One of the major points of Quadratic Arithmetic Programs in proving systems is that solutions of their associated Rank-1 Constraint Systems are in 1:1 correspondence with certain polynomials $P$ divisible by the target polynomial $T$ of the QAP. Verifying solutions to the R1CS and hence, checking proper circuit execution is then achievable by polynomial division of $P$ by $T$.

QAP Satisfiability

Let $R$ be some Rank-1 Constraint System with associated variables $\left(<I_1, \ldots, I_n>;<W_1, \ldots, W_m>\right)$ and let $Q A P(R)$ be a Quadratic Arithmetic Program of $R$. Then the string $\left.\left(<I_1, \ldots, I_n\right\rangle ;<W_1, \ldots, W_m>\right)$ is a solution to the R1CS if and only if the following polynomial is divisible by the target polynomial $T$ :

\[\begin{aligned} P_{(I ; W)} = &\left(A_0+\sum_j^n I_j \cdot A_j+\sum_j^m W_j \cdot A_{n+j}\right) \cdot\left(B_0+\sum_j^n I_j \cdot B_j+\sum_j^m W_j \cdot B_{n+j}\right) \\ &-\left(C_0+\sum_j^n I_j \cdot C_j+\sum_j^m W_j \cdot C_{n+j}\right) \end{aligned}\]

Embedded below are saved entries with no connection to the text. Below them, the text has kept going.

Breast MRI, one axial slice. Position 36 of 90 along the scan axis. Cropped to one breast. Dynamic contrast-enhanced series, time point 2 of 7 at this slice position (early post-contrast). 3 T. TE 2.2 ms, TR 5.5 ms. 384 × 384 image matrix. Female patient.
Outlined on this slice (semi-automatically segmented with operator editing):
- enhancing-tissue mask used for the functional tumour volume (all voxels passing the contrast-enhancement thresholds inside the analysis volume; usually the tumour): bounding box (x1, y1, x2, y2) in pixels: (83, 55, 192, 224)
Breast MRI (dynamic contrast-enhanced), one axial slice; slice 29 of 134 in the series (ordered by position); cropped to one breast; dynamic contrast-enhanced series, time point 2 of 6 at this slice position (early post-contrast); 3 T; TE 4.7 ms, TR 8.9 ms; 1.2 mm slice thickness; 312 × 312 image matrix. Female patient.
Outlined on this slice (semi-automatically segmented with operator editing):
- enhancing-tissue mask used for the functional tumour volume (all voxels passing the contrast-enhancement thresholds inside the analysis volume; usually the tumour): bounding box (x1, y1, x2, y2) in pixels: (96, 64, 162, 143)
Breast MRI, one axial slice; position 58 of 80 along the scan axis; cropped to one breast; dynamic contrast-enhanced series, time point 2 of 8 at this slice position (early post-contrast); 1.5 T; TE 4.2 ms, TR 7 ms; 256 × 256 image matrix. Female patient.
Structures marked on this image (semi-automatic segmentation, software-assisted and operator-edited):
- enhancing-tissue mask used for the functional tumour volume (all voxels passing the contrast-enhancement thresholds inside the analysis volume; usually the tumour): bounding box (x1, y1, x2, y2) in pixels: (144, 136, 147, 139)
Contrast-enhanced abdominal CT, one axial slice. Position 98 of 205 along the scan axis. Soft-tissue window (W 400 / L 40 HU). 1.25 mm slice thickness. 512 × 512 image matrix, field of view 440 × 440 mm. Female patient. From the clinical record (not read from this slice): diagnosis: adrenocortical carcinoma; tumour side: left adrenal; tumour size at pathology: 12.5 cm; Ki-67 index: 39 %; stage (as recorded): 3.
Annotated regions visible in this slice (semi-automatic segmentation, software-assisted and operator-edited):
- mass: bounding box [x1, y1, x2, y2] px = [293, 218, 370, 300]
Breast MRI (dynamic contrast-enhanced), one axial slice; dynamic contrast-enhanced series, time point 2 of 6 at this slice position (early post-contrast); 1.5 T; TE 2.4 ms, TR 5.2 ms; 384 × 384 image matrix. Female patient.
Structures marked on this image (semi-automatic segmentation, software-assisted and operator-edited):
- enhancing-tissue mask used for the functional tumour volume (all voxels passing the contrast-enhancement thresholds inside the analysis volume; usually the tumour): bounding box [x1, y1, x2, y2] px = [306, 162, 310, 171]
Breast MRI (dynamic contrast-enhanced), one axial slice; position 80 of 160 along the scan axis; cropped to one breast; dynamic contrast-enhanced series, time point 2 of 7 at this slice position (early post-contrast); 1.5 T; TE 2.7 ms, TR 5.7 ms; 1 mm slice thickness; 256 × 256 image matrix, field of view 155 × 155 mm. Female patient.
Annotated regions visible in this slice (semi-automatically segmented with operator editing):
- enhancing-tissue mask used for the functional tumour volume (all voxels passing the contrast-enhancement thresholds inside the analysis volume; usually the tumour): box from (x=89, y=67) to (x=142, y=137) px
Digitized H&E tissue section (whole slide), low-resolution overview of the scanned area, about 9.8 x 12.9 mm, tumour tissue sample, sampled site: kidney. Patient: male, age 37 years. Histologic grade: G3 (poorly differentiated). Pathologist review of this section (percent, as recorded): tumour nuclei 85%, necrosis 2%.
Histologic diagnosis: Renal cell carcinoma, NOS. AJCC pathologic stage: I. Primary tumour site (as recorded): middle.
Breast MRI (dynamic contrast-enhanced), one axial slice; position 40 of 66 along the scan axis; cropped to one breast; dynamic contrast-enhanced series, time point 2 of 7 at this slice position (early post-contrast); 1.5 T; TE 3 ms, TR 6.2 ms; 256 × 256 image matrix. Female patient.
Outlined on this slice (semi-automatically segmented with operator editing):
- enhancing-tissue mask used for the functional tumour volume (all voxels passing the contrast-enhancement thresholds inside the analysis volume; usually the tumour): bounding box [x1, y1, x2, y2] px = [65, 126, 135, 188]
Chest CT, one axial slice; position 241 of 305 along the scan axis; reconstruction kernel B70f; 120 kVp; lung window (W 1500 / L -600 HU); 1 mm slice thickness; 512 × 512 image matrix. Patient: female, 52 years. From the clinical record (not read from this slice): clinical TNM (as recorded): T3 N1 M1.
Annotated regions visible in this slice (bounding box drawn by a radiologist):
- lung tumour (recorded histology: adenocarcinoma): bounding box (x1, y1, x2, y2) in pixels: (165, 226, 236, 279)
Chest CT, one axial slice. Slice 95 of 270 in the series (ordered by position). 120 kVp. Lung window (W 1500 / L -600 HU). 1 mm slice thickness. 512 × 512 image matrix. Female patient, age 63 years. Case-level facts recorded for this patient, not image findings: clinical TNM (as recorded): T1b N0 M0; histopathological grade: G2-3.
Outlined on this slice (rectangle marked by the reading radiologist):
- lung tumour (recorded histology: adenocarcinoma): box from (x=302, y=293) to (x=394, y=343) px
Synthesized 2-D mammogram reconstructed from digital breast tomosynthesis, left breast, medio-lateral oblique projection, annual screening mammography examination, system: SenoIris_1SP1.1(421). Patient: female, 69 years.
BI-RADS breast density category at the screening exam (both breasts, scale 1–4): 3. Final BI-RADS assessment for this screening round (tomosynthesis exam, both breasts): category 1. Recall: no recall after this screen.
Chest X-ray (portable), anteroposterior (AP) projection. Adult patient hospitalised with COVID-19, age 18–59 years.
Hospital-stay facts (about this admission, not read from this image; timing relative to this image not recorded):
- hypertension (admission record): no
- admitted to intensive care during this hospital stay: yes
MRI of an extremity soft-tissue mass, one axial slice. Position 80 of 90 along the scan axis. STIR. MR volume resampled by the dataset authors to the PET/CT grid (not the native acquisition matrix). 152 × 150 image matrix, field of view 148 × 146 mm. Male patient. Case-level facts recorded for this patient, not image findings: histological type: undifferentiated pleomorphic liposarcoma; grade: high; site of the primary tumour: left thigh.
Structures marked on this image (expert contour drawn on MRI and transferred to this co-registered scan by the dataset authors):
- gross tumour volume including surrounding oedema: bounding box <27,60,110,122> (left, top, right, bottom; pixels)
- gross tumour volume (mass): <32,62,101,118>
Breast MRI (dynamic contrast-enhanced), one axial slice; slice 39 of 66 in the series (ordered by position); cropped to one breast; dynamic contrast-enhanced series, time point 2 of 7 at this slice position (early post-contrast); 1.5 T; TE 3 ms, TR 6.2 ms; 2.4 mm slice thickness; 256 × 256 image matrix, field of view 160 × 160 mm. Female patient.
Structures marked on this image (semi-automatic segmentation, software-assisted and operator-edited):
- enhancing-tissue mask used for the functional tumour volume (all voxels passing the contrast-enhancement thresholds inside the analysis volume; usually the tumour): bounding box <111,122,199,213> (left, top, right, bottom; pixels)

since $P(x)$ has roots in $(m_1, \cdots, m_{k})$. To understand how Quadratic Arithmetic Programs define formal languages, observe that every QAP over a field $\mathbb{F}$ defines a decision function over the alphabet $\Sigma_I \times \Sigma_W=\mathbb{F} \times \mathbb{F}$ in the following way:

\[R_{Q A P}:(\mathbb{F})^* \times(\mathbb{F})^* \rightarrow\{\text { true }, \text { false }\} ;(I ; W) \mapsto \begin{cases}\text { true } & P_{(I ; W)} \text { is divisible by } T \\ \text { false } & \text { else }\end{cases}\]

 

Circuits, R1CS and QAP.

A generic proof system can be constructed from a circuit, then to R1CS and finally to QAP. Verifying a proof in the three representations is different:

  • Verifying a constructive proof in the case of a circuit is achieved by executing the circuit and then by comparing the result against the given proof.
  • Verifying the proof in the R1CS means checking if the elements (witness) of the proof satisfy the R1CS equations.
  • Verifying a proof in the QAP is done by polynomial division of the proof polynomial $P$ by the target polynomial $T$. The proof is verified if and only if $P$ is divisible by $T$.

In this sense, the QAP representation is a more abstract (also more convenient) representation of proof system and requires verification of a polynomial divisibility property. This mathematical property is much easier to check in zero-knowledge than the others. The Groth16 proving system is the first efficient and practical proof system that follows the transformation from circuit to R1CS and then to QAP. The R1CS and circuit representations are typically used as intermediate representations in the proof generation process. As the lowest level representation of the proof system, the algeraic circuit can be efficiently generated by high-level programming languages (e.g., circom, rust, etc.). In circom, we only need to define the circuit and the compiler will automatically generate the final proof system (circuit -> R1CS -> QAP) based on our chosen backend protocol (e.g., Groth16, Plonk, etc.).